Fitzgerald had a presentiment. He quickly became aware of his own inevitable disintegration and, all too early, rehearsed his eventual, final collapse. I’m taking too long. I too know that the only remedy is to go on writing. But what the hell am I going to write? I know I want it to be a novel set both in Mexico, in an old house in the capital, and in the New York of my youth. All the characters are dead, but they don’t know it. Salvador told me that there’s a young writer in Mexico doing something similar. The bastard went and stole my great idea. I put another biscuit in my mouth, the last one in the packet, and call the children from the red telephone next to the fridge, but there’s no answer. My palate is burning from the whisky. I should write some notes, here, beside my orange tree.

*

The boy says he wants to play hide-and-seek in this enormous old house full of holes. It’s a different version of the game. His father has to be found.

Shall I tell you what happened, Mama?

What?

The house got bigger, and Papa got smaller, and he has to be found and put in a jar, like a spider or a cockroach.

*

A small, square sheet of paper falls from the withered branches of the orange tree. I take my magnifying glass from my blazer pocket and laboriously read:

Note (Owen to José Rojas Garcidueñas, Philadelphia, 1951): “It could be my last book. It’s going to have a title nobody has used in this century,
The Dance of Death
. I had friends, in the Middle Ages, who showed me how it should be written. They did it pretty well. But I burn much brighter when I write.”

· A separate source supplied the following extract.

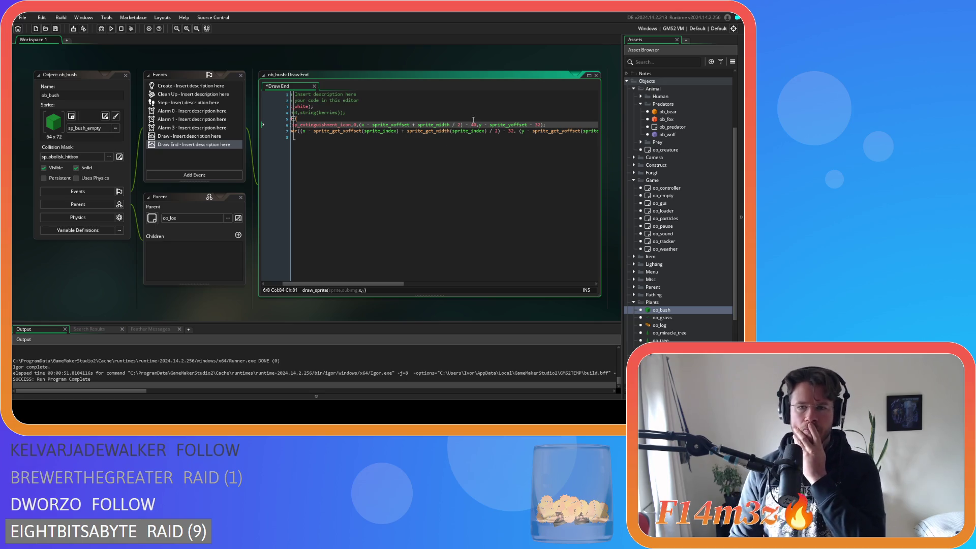
mouse_move(327, 125)
text(4)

I don’t remember having written that. But it’s true that I burn when I’m writing.

*

We play. We search for my husband in the living room, among the debris: a Buzz Lightyear, a dummy, a foam-rubber brontosaurus, a little bell. We don’t find my husband.

*

If I were to write this novel, it would have this line by Emily Dickinson as an epigraph: “Presentiment is that long shadow on the lawn.”

*

Among the fallen books, we find one of my old Post-its.

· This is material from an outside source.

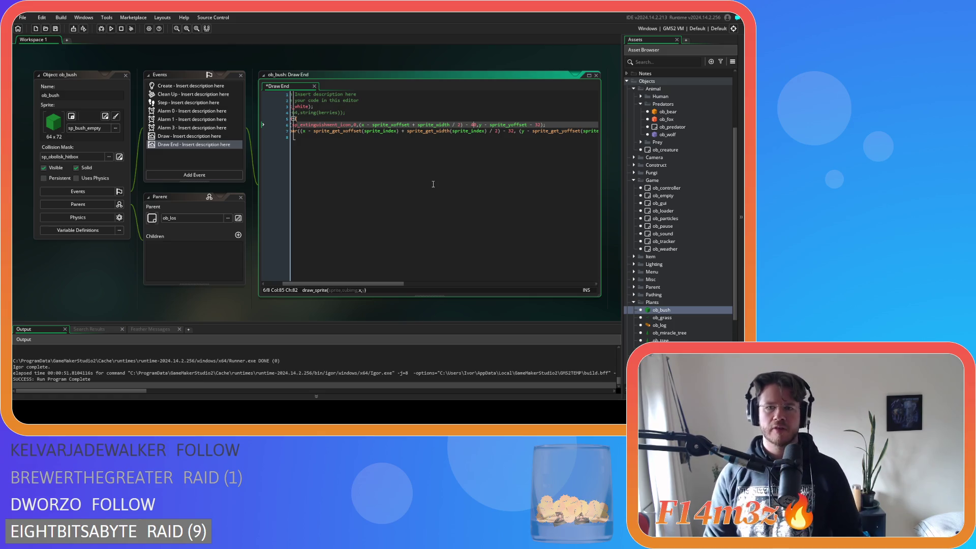
key(ctrl+z)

A piece of your book, Mama!

Let’s see.

Here, you read it out.

Note: As a child, Owen had “the six magic senses.” He predicted earthquakes. The doctors in El Rosario suggested opening up his head to find the cause.

*

The narrator of the novel should be like an Emily Dickinson. A woman who remains eternally locked up in her house, or in a subway carriage, it makes no difference which, talking with her ghosts and trying to piece together a series of broken thoughts.

*

I don’t think Without is in the house anymore, Mama.

Why do you say that?

Because I think that if he was, he’d help us.

*

One day the narrator of this novel finds a pot with a dead tree on her doorstep and brings it inside. She waters it but it never really revives. She begins to write about what that plant sees from a corner of one of the rooms. The plant will start to impose itself on the voice of the narrator until completely taking it over. The dead tree narrates from a corner, to one side of the front door, from where the kitchen, the small lounge, and part of the bedroom can be seen. It likes watching the woman get undressed at night in her bedroom before going to the bathroom to brush her teeth: it watches the tangled trail of her pubis as she passes, then it studies the shape of her ass as she returns to the bedroom.

*

Help us do what?

I don’t know, help us find spiders, catch flies and cockroaches, eat cereal.

Would he help us glue the house back together?

Glue the house, Mama, what for?

So it can withstand the next earthquake?